In the early 1900s, few people believed that the Canadian cement industry had much of a future. It was populated by many small, under-financed companies offering products of varying quality. Alfred S. Rogers and John G. Lind were among the entrepreneurial few determined to create a successful Canadian cement company with a top-quality product. Together, they founded what has since become St. Marys Cement Corporation.
Portland cement, which is typically derived from limestone, launched St. Marys Cement and has been the mainstay of its growth for 75 years. During that time, it has also become, quite literally, the foundation for much of North America’s urbanization. No skyscraper, subway system, or highway could have been built without it. In Canada and the United States, concrete produced by St. Marys companies has been used in thousands of commercial and residential buildings and is the primary component of landmark structures such as the CN Tower, Roy Thomson Hall, the National Arts Centre, the Museum of Man, the Darlington Nuclear Plant, Rowes Wharf in Boston, and the Hyatt Regency Hotel in Greenwich, Connecticut.
The Early Years
John G. Lind was born in Pond Mills, Ontario, a small farming community near London. He left his parents’ farm in his early twenties to join the Klondike Gold Rush of the 1890s. By 1903, he was financially independent and, still young and ambitious, acquired an interest in the Grey & Bruce Cement Company, one of several struggling cement companies near Owen Sound, Ontario.
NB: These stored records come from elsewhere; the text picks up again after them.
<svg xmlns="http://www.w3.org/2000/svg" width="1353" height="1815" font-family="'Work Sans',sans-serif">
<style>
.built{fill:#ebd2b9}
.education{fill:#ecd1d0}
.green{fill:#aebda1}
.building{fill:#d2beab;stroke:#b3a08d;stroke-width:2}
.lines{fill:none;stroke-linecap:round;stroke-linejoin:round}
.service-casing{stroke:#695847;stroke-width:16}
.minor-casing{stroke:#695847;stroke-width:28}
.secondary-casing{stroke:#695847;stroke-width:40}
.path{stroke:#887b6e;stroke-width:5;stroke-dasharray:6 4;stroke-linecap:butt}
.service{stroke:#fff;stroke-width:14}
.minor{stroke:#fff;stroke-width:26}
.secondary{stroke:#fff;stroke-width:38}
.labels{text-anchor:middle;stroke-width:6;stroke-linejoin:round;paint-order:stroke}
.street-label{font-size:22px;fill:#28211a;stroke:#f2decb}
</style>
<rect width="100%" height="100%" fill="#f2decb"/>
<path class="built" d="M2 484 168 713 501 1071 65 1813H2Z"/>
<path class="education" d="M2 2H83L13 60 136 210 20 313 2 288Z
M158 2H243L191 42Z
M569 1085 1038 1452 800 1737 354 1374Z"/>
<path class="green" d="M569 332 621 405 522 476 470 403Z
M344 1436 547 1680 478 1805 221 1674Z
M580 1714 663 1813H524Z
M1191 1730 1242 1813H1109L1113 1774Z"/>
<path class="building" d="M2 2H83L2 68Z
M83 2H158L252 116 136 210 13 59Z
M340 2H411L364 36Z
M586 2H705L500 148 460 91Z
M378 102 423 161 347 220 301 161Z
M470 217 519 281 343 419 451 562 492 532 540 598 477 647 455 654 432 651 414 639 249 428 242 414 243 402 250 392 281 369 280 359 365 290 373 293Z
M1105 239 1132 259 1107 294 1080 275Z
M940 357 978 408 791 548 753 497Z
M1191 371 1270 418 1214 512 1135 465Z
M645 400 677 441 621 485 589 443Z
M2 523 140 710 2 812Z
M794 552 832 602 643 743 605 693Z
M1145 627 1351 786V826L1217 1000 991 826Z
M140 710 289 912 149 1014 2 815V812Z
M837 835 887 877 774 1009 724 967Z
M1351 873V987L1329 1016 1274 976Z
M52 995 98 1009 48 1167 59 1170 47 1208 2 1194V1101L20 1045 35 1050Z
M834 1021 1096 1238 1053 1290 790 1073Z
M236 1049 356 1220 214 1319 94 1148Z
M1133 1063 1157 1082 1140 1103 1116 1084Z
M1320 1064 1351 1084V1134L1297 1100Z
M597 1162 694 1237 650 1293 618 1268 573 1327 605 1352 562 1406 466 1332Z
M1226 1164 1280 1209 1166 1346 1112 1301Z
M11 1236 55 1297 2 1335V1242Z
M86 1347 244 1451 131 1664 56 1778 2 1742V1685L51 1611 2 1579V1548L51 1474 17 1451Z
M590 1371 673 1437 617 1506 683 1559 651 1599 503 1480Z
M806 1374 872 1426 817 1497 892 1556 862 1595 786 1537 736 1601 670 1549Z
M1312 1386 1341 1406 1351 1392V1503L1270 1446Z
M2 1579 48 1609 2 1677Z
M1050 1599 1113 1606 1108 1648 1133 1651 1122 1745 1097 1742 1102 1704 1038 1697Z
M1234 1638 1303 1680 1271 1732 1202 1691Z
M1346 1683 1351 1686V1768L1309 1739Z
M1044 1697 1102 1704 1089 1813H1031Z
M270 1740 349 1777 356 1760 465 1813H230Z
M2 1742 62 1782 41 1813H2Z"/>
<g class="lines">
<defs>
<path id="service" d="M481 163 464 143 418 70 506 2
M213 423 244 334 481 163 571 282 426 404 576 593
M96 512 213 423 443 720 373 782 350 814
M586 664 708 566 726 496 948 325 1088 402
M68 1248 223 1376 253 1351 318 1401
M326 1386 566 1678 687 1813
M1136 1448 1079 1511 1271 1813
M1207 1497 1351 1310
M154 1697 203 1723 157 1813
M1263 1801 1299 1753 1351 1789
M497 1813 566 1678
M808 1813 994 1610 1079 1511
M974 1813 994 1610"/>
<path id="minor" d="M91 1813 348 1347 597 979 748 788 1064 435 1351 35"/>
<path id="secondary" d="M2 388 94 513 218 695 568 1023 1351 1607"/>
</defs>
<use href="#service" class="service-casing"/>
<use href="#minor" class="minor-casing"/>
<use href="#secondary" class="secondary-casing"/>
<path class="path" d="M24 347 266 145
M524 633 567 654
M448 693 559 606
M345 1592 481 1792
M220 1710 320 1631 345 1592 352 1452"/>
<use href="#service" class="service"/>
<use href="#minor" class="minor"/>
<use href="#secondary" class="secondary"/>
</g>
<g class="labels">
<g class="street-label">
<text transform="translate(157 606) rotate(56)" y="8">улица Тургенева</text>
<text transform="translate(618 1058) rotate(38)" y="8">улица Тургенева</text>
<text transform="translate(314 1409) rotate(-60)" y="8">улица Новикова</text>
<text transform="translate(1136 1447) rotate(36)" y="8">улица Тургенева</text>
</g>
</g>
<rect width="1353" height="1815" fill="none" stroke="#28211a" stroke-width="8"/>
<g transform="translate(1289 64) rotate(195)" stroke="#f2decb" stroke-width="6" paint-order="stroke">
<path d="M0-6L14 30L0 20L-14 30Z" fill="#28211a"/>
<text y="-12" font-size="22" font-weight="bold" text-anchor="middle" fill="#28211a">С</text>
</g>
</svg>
The sales agent for Grey & Bruce was Alfred S. Rogers, a Toronto entrepreneur who owned several companies, including a fuel supply firm that also sold cement. Rogers joined forces with Lind around 1910, when competition from other cement companies demanded substantial investment in modernization.
One year later, Rogers and Lind led a group of investors to form a new company on a 500-acre site in the limestone-rich region near St. Marys, Ontario. They named the company St. Marys Portland Cement Company Limited. The plant, which cost $250,000, began production in November 1912, employing 90 people. It featured two 165-foot rotary kilns with an initial capacity of 180 tonnes per day. The product, branded as “Pyramid Brand” Portland Cement, sold for $9 per tonne. It was an immediate success, and the company prospered.
Rapid Growth
It took another generation before city planners, engineers, and architects recognized that cement—in concrete, blocks, and bricks—was a building material with far more applications than they had ever imagined. It proved to be fire-resistant, strong enough to withstand harsh climates, and offered a tremendous range of aesthetic possibilities. Until these discoveries, cement products were used almost exclusively to build bridges, abutments, culverts, and railroad tunnels.
By 1938, the production capacity of St. Marys Cement had tripled, and following World War II, the plant was completely modernized to meet the higher demand created by the post-war construction boom. By 1966, its annual capacity stood at 675,000 tonnes, and in 1969, St. Marys opened another plant in Bowmanville, Ontario, 35 miles east of Toronto on the shore of Lake Ontario.
An important step in the company’s growth was the formation of Canada Building Materials Ltd. (CBM) in 1930, when five building supply companies amalgamated. Over the years, CBM expanded its operations by acquiring or building new ready-mix plants and establishing new companies dealing in building supplies, precast products, calcite brick, and blocks.
By 1980, capacity at the St. Marys plant had risen to nearly 800,000 tonnes annually, while capacity at Bowmanville reached 650,000 tonnes. Acquisitions in the United States began in 1978 with the purchase of a grinding plant and storage facility in Wyandotte, Michigan. This was followed in 1982 by the acquisition of grinding and storage facilities in Milwaukee, Wisconsin, and distribution terminals in Green Bay, Wisconsin, and Waukegan, Illinois.
Later acquisitions further solidified the company’s position in the Great Lakes market. In 1984, St. Marys expanded its operations considerably with the purchase of the Peerless Cement Company in Detroit, strengthening its market position on both sides of the border.
Today
If they could see it today, Alfred S. Rogers and John G. Lind would certainly be proud of the company they created, but perhaps a little shocked at the cost of doing business. A new state-of-the-art cement plant costs roughly $200 million—1,000 times what they originally paid. The company also owns a transportation fleet that includes over 400 ready-mix trucks, 150 tractors, 300 trailers and vans, as well as an 8,000-tonne bulk cement barge that operates on the Great Lakes between the plants and three regional terminals.